Emma Earle’s production is an enchanting behind-the-scenes stage retelling of Father Christmas’ most important blooming’ night of the year, from his morning wash and breakfast, to feeding his playful cat and dog to delivering a stash of presents around the world. “Right let’s get this over with,” says Briggs’ grumpy Father Christmas as he puts on his red jacket.
Above the stage is a fairy-light enclosed rooftop attic where a clarinet and castanet playing one-woman band creates an intimate mellow, jazzy soundtrack, and sound-effects ranging from radio weather announcements to a whistling kettle. Cat, dog and two reindeer have been recreated as hand-painted wooden puppets by Max Humphries – and look just like the ones in Briggs’ illustrations.
The production has children in fits of laughter throughout, especially when Father Christmas washes his armpits with a flannel, attempts to retrieve one of his boots from on top of dog’s nose (“Blooming dog”) and shakes his bootie as he gets stuck coming down a chimney (“Blooming chimneys”).
There’s nothing quite like sitting in a warm, cosy auditorium when imagining someone trudging in freezing, falling snow – even if it is fake. A simple yet ingenious hand-painted set by Zoe Squires features the inside of Father Christmas’s home, opening into a street scene full of secret doors and hidden hatches – and a sleigh.

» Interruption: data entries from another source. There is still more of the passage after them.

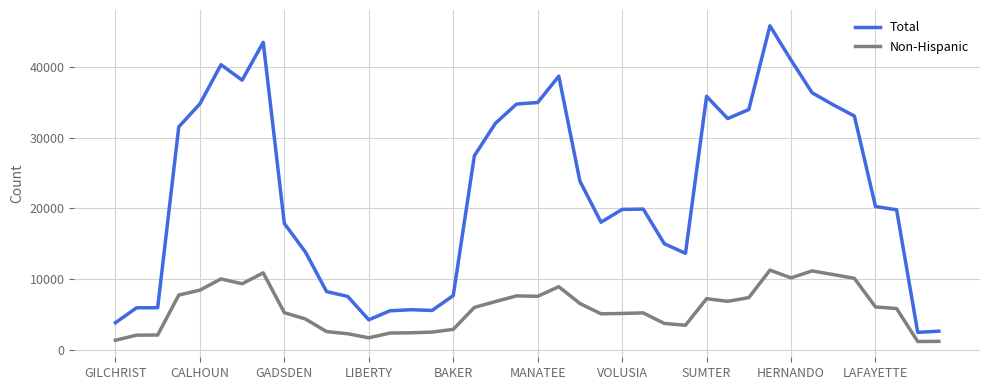

List the series in order of their peak value, lowest first.

Non-Hispanic, Total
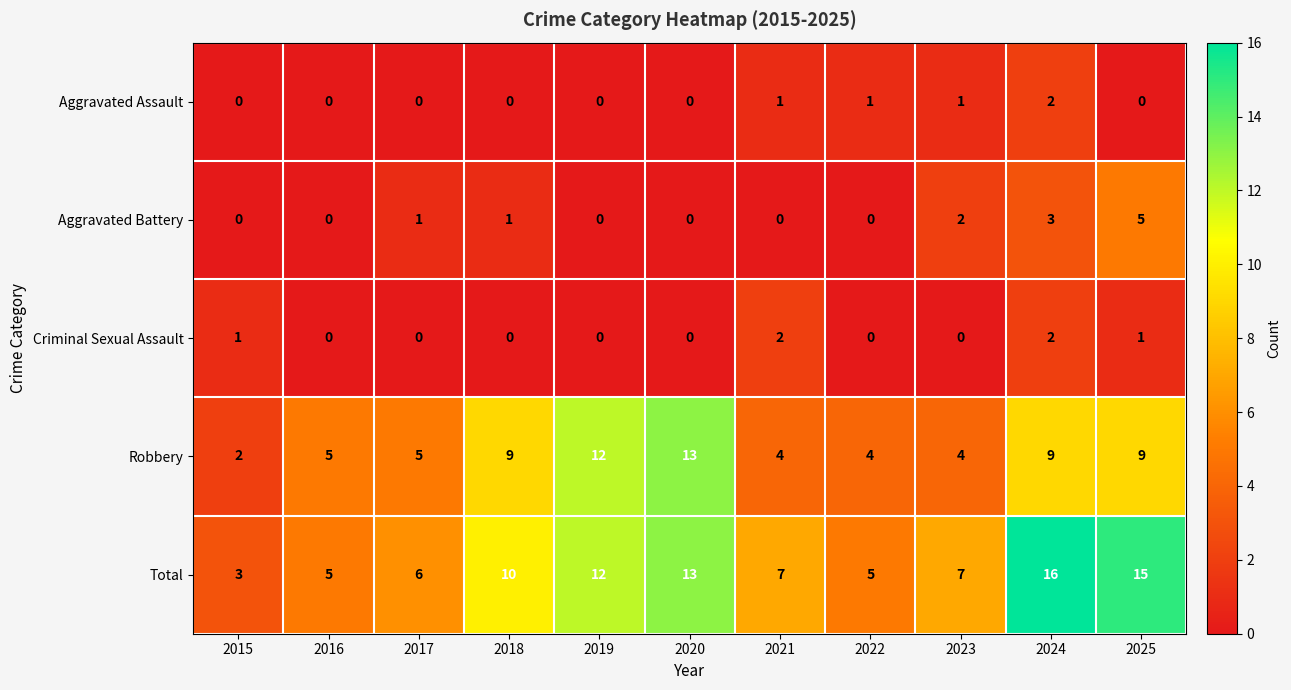

At 2021, list the series in order from smallest to largest.

Aggravated Battery, Aggravated Assault, Criminal Sexual Assault, Robbery, Total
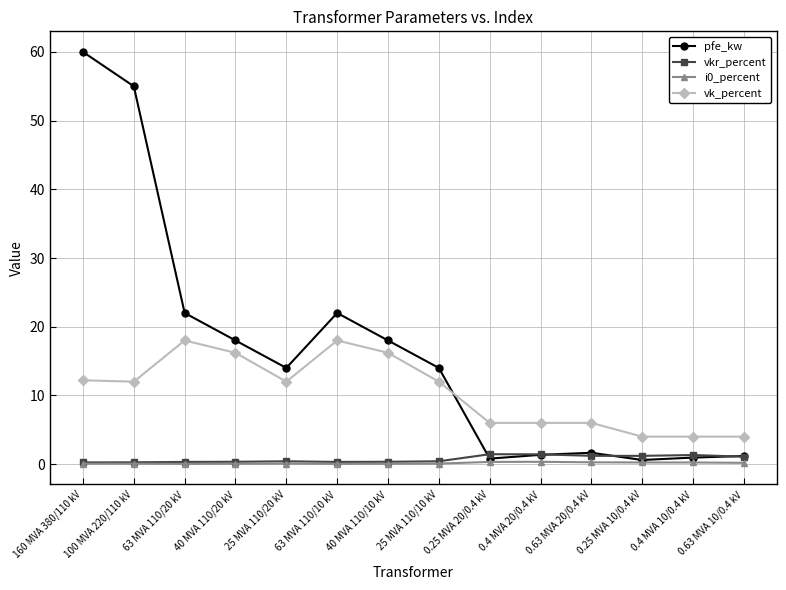

Count the number of categories in the chart.

14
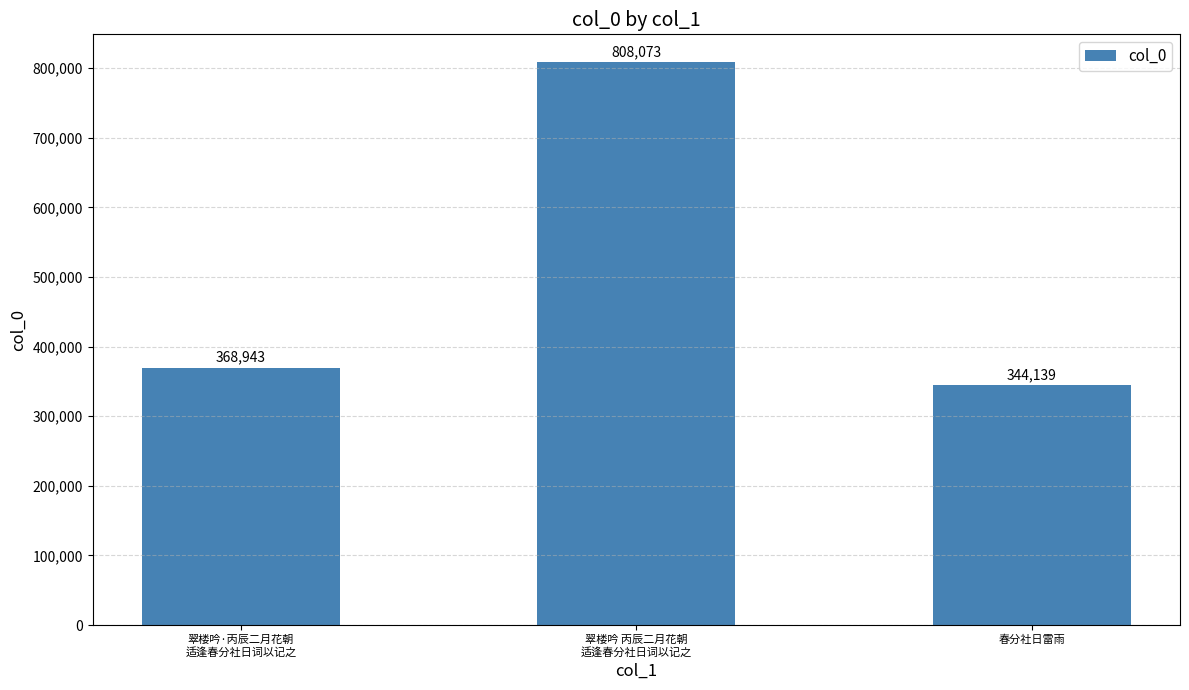

Read the value at 春分社日雷雨.

344139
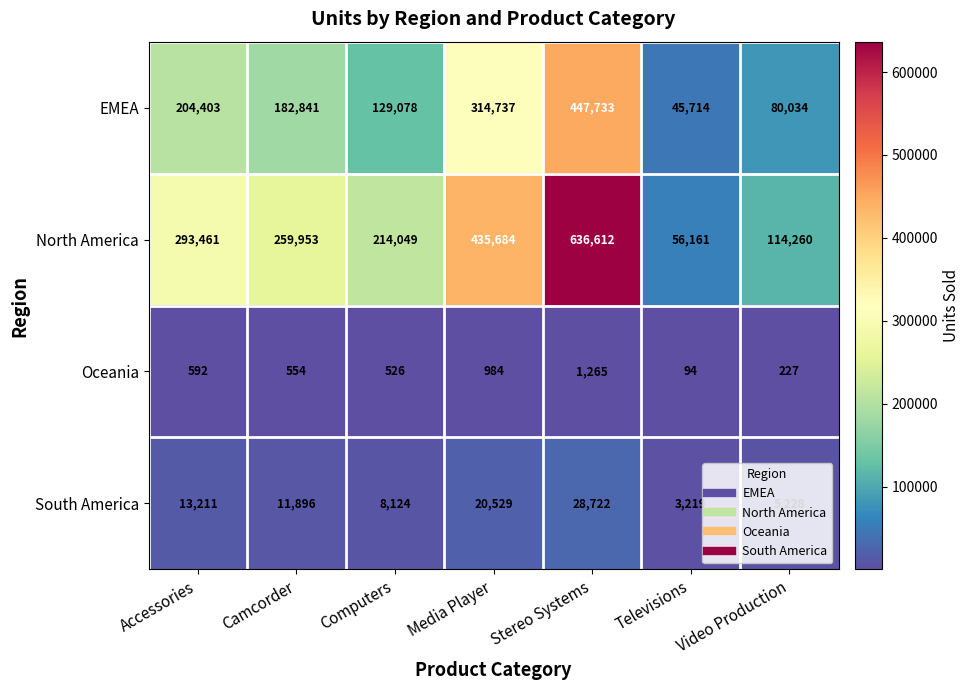

The North America series shows 293461 at Accessories. True or false?

True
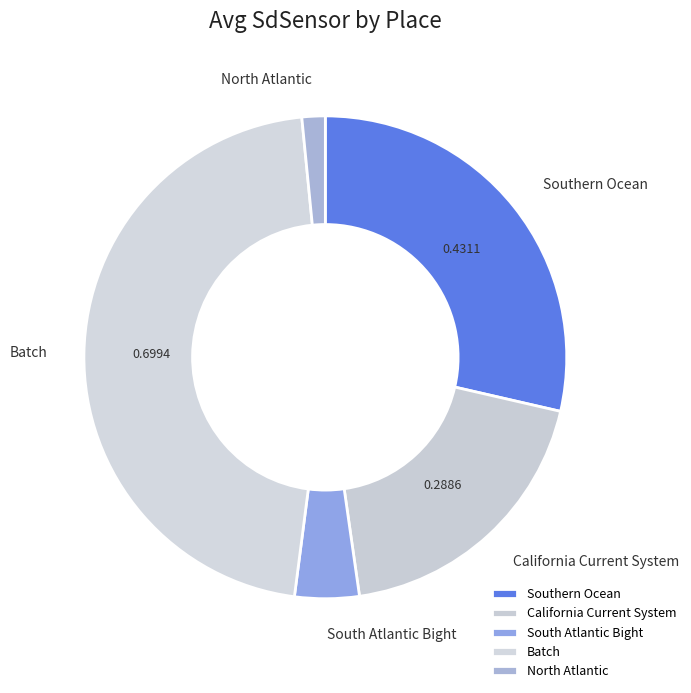

Which has a higher value, Batch or South Atlantic Bight?

Batch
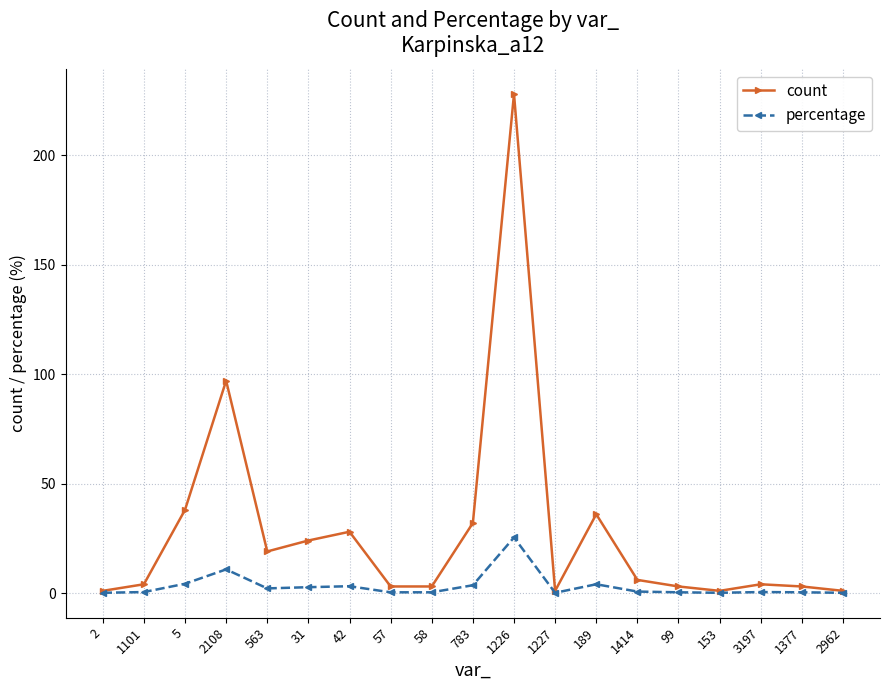

List the series in order of their peak value, highest first.

count, percentage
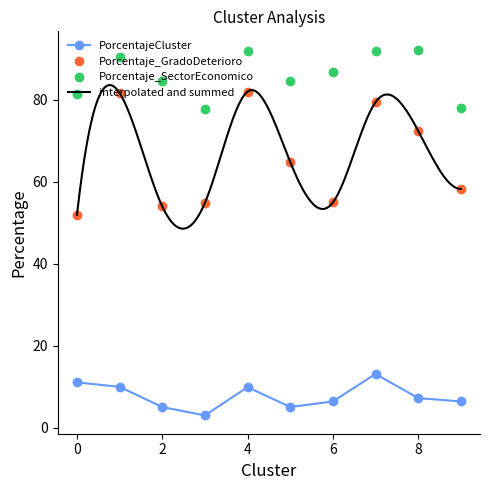

Rank the series at 3 from highest to lowest value.

Porcentaje_SectorEconomico, Porcentaje_GradoDeterioro, PorcentajeCluster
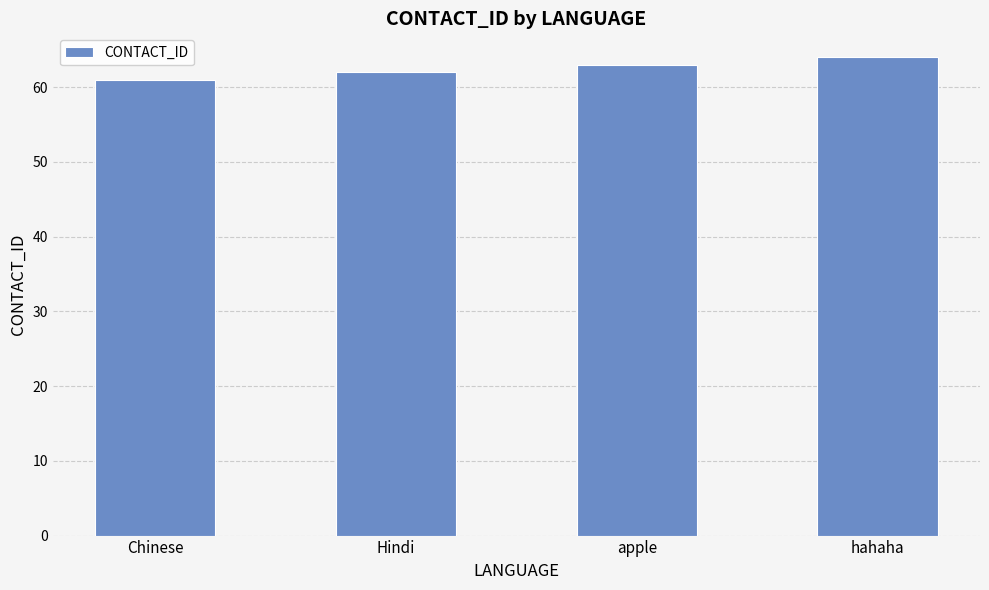

Rank the categories by value from lowest to highest.

Chinese, Hindi, apple, hahaha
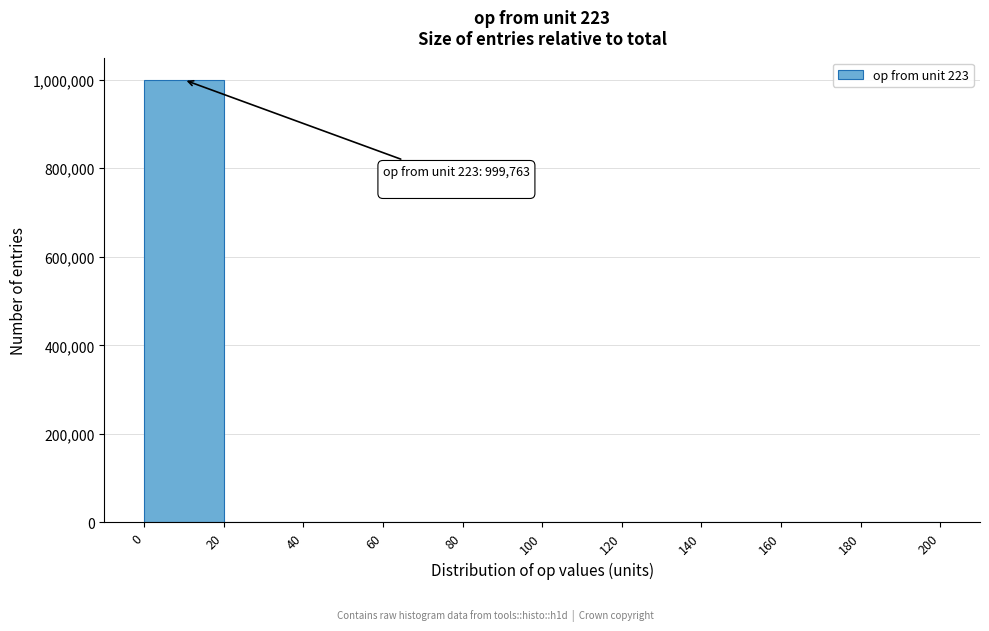

Which range on the x-axis has the tallest bar?

0 to 20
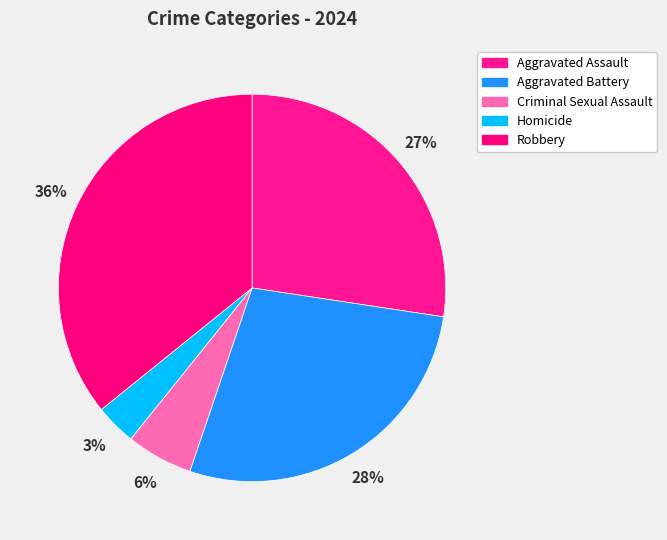

Is Criminal Sexual Assault the majority of the pie?

No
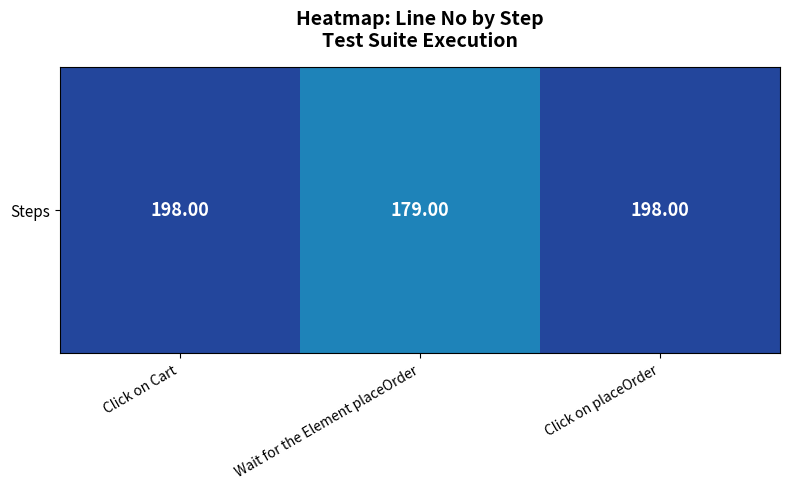

Count the number of categories in the chart.

3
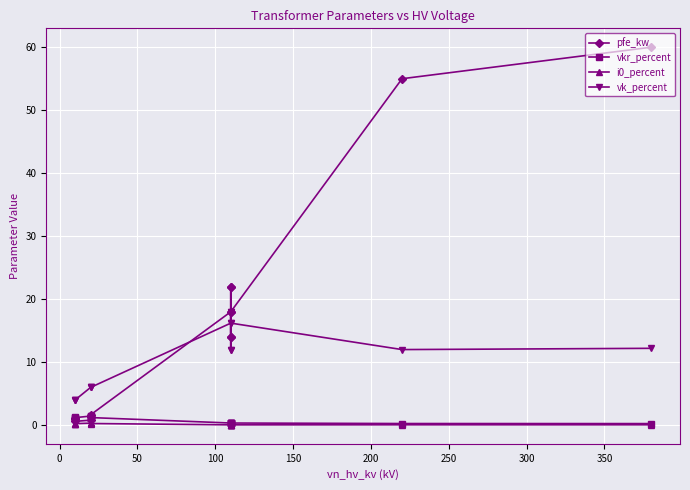

How many categories are shown in the chart?

14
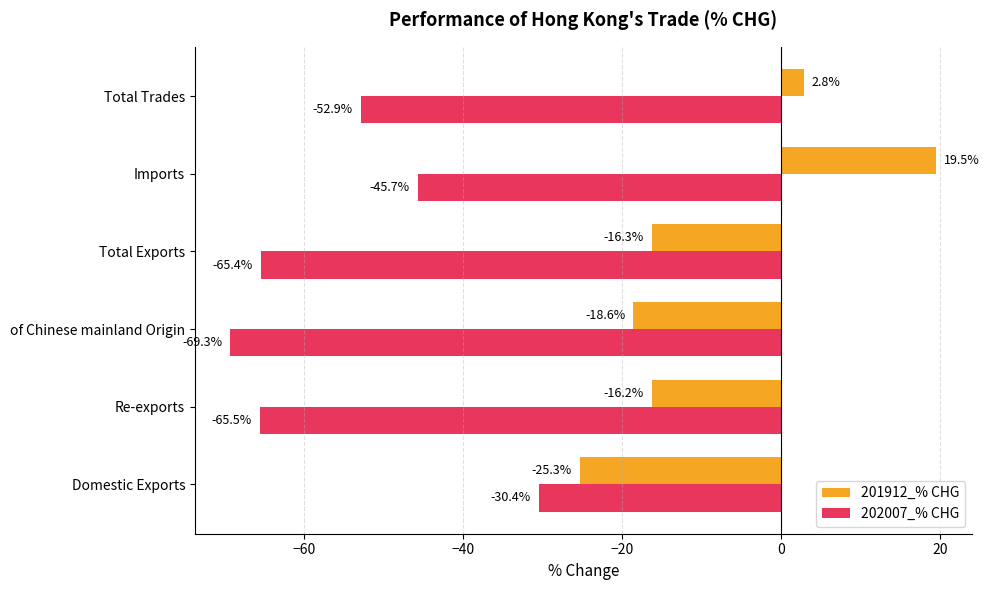

Count the number of data series in this chart.

2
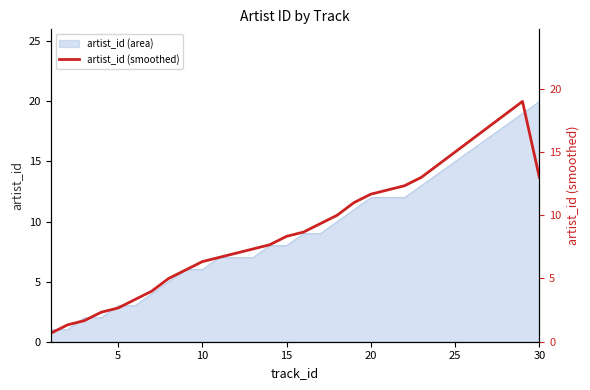

Which category has the highest value in the artist_id (area) series?

30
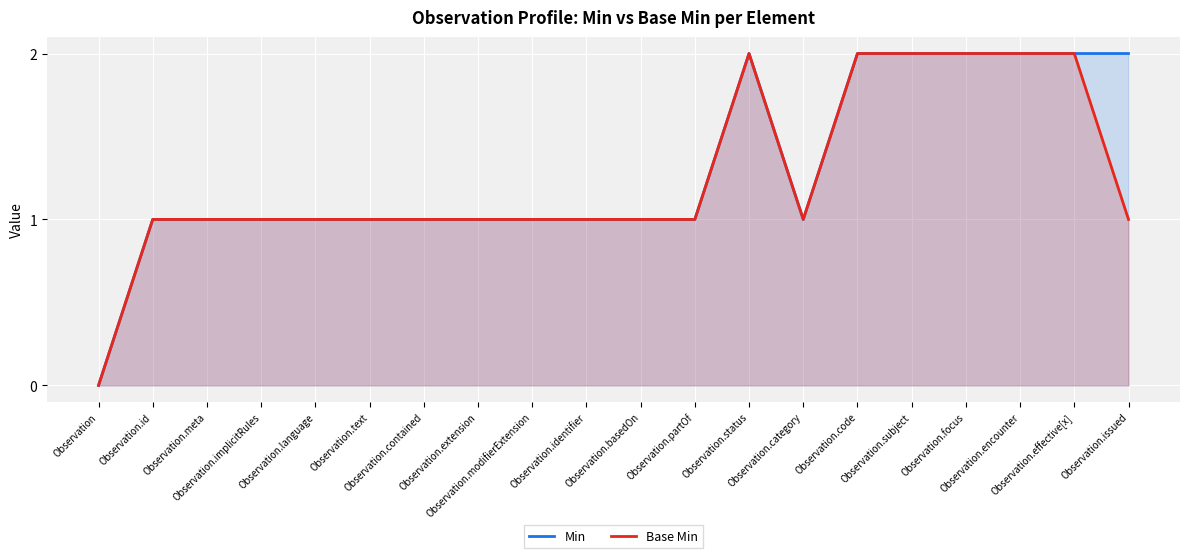

Where does the Min series first go above 1?

Observation.status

You can even see inside a chimney flu as he climbs down and shadow puppetry as he delivers presents.
The gentle humour of this hour-long production will definitely put littlies into a Christmassy mood in the run up to December 25. The easy-to-follow plot is full of festive fun and just the right length for three – six-year-olds.
- Elsewhere in the building there was colourful rangoli floor art, henna tattooing, storytelling, face-painting, Christmas craft-making and interactive shows, including drumming workshops and hands-on experiments exploring the science of winter. With seasonal activities also happening in the University of Warwick’s new Oculus building and recently opened Sports and Wellness Hub.